# JOB:
In the records below, start at the line containing "novembra 2018. godine." and end after the line containing "CINS je prvi". Arrange only those lines as a numbered list, skipping any blank lines.

BEGIN INPUT MATERIAL

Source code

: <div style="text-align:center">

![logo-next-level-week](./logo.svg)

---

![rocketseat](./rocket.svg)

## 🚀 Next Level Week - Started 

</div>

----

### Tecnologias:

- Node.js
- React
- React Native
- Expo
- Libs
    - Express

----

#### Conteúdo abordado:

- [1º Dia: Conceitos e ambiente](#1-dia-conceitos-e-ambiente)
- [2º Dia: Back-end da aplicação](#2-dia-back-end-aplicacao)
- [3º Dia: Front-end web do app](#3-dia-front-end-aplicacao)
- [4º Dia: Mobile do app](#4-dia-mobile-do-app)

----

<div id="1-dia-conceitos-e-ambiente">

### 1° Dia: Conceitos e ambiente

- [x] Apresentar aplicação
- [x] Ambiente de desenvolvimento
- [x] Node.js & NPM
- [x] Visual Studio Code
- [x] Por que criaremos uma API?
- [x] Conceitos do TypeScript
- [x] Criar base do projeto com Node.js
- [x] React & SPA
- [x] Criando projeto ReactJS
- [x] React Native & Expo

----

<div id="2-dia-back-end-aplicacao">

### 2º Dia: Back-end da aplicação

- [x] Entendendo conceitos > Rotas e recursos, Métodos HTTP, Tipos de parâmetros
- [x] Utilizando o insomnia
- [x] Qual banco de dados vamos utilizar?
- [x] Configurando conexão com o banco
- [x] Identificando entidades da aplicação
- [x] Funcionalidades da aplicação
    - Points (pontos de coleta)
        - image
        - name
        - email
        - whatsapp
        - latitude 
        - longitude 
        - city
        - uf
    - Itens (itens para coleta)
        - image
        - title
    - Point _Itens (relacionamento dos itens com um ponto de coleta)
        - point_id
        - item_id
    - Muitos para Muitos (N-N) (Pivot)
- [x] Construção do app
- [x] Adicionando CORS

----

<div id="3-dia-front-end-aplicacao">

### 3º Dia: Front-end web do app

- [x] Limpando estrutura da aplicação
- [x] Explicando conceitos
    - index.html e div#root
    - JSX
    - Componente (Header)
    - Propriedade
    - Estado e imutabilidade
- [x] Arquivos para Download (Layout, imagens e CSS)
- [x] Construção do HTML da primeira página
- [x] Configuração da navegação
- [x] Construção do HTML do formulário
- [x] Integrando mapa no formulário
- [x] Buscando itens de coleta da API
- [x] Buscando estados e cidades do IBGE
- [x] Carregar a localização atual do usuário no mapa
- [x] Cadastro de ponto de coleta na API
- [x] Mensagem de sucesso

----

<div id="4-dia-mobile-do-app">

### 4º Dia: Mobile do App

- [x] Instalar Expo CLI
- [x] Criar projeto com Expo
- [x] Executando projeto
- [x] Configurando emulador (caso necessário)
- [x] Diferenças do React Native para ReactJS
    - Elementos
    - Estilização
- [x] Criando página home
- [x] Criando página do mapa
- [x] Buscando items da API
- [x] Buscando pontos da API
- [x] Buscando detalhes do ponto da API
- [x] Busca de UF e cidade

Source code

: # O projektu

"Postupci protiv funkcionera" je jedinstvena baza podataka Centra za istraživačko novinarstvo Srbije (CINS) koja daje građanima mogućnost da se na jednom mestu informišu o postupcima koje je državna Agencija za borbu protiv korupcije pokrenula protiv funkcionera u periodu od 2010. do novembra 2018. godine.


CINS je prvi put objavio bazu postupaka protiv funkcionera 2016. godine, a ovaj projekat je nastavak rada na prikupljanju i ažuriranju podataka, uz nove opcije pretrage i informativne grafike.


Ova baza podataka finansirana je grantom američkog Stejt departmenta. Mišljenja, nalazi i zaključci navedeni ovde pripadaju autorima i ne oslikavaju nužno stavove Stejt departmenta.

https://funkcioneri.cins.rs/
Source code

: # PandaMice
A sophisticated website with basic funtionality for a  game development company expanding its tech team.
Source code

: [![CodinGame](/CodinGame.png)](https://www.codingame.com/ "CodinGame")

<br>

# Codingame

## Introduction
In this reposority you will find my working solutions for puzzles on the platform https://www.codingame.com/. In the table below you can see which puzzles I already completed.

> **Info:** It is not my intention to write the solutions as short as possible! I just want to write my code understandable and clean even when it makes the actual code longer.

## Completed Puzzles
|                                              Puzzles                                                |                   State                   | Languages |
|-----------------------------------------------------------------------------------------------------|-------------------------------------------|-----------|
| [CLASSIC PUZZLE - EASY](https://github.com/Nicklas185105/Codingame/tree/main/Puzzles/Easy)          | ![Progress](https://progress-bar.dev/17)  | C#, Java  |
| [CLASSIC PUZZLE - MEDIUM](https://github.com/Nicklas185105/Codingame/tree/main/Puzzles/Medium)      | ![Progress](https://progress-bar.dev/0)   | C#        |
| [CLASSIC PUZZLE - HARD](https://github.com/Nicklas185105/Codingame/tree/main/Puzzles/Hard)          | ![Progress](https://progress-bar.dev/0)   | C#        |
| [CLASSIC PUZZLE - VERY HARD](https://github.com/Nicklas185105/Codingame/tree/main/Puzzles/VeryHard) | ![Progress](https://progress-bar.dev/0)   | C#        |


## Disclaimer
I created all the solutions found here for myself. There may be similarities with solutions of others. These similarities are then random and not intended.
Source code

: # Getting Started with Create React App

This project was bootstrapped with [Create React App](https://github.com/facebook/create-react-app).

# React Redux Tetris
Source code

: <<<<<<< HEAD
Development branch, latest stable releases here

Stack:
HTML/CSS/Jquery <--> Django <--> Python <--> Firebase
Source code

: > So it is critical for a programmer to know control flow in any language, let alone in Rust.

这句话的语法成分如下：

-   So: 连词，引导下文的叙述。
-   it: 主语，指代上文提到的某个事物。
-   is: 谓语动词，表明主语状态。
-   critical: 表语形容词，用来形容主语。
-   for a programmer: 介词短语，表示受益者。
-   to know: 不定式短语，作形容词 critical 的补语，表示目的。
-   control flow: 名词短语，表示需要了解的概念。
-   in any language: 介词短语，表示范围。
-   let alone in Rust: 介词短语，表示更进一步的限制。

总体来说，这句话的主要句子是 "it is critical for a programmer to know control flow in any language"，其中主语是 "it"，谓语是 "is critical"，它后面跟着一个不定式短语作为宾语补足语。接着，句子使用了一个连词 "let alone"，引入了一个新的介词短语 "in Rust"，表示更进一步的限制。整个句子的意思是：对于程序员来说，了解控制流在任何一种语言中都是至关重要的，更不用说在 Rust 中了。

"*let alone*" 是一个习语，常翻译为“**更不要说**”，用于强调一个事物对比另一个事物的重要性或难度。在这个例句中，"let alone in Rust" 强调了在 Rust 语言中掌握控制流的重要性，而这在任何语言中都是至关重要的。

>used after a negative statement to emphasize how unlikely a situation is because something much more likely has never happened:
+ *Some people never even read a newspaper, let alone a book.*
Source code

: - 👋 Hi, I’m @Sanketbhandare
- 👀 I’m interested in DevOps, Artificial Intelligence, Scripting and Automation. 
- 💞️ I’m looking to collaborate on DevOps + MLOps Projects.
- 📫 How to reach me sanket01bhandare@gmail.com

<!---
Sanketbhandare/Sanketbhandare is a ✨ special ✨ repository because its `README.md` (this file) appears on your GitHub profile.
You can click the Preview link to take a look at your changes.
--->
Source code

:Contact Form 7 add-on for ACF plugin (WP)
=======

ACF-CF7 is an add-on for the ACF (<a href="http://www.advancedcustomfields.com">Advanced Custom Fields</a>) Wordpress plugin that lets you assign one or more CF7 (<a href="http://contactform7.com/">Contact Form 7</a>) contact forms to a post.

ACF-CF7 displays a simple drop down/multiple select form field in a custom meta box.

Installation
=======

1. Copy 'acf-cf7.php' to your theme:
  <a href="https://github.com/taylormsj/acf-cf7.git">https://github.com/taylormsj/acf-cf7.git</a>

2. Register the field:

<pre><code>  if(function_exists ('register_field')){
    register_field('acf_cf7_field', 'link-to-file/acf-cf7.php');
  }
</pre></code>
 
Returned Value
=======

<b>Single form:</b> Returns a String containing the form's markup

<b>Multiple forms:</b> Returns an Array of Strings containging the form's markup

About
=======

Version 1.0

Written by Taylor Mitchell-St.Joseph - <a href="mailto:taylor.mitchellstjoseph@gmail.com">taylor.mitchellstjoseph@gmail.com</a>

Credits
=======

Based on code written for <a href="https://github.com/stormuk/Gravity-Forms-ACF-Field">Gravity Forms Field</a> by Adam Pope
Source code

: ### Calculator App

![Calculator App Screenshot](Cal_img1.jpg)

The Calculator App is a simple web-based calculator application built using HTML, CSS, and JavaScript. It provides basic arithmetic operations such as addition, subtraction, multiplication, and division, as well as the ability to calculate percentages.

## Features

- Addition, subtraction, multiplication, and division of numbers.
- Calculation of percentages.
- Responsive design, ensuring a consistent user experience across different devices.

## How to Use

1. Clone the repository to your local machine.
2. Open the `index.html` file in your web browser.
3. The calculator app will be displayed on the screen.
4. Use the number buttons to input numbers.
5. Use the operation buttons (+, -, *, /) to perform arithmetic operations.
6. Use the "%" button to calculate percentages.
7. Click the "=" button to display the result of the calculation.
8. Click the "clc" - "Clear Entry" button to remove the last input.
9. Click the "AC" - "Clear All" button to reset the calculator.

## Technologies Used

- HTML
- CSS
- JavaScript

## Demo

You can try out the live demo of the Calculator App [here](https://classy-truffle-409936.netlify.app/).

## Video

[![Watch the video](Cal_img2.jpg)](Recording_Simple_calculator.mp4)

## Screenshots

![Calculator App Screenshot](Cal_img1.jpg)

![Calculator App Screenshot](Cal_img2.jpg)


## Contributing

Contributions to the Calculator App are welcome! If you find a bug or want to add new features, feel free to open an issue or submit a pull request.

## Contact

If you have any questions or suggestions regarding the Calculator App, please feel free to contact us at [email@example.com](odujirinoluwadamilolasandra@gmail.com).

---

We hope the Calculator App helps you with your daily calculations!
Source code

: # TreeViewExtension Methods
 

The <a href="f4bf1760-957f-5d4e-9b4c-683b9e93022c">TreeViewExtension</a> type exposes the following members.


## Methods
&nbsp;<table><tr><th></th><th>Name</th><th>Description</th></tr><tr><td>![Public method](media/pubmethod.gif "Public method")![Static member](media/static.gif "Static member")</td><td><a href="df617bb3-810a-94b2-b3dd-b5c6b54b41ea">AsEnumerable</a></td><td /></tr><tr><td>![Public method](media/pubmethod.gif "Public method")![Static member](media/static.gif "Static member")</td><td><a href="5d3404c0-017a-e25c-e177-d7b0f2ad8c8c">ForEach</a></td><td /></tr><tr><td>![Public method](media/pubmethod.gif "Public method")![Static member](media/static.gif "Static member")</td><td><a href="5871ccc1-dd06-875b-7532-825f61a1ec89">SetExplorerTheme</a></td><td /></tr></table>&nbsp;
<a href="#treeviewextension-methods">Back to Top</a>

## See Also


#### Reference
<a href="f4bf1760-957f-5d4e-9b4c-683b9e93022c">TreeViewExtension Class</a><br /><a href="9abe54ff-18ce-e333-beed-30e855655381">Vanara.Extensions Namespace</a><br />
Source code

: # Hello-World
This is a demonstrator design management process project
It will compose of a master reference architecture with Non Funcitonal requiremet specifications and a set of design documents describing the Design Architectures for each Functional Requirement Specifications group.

END INPUT MATERIAL

# RESPONSE AREA:
1. "Postupci protiv funkcionera" je jedinstvena baza podataka Centra za istraživačko novinarstvo Srbije (CINS) koja daje građanima mogućnost da se na jednom mestu informišu o postupcima koje je državna Agencija za borbu protiv korupcije pokrenula protiv funkcionera u periodu od 2010. do novembra 2018. godine.
2. CINS je prvi put objavio bazu postupaka protiv funkcionera 2016. godine, a ovaj projekat je nastavak rada na prikupljanju i ažuriranju podataka, uz nove opcije pretrage i informativne grafike.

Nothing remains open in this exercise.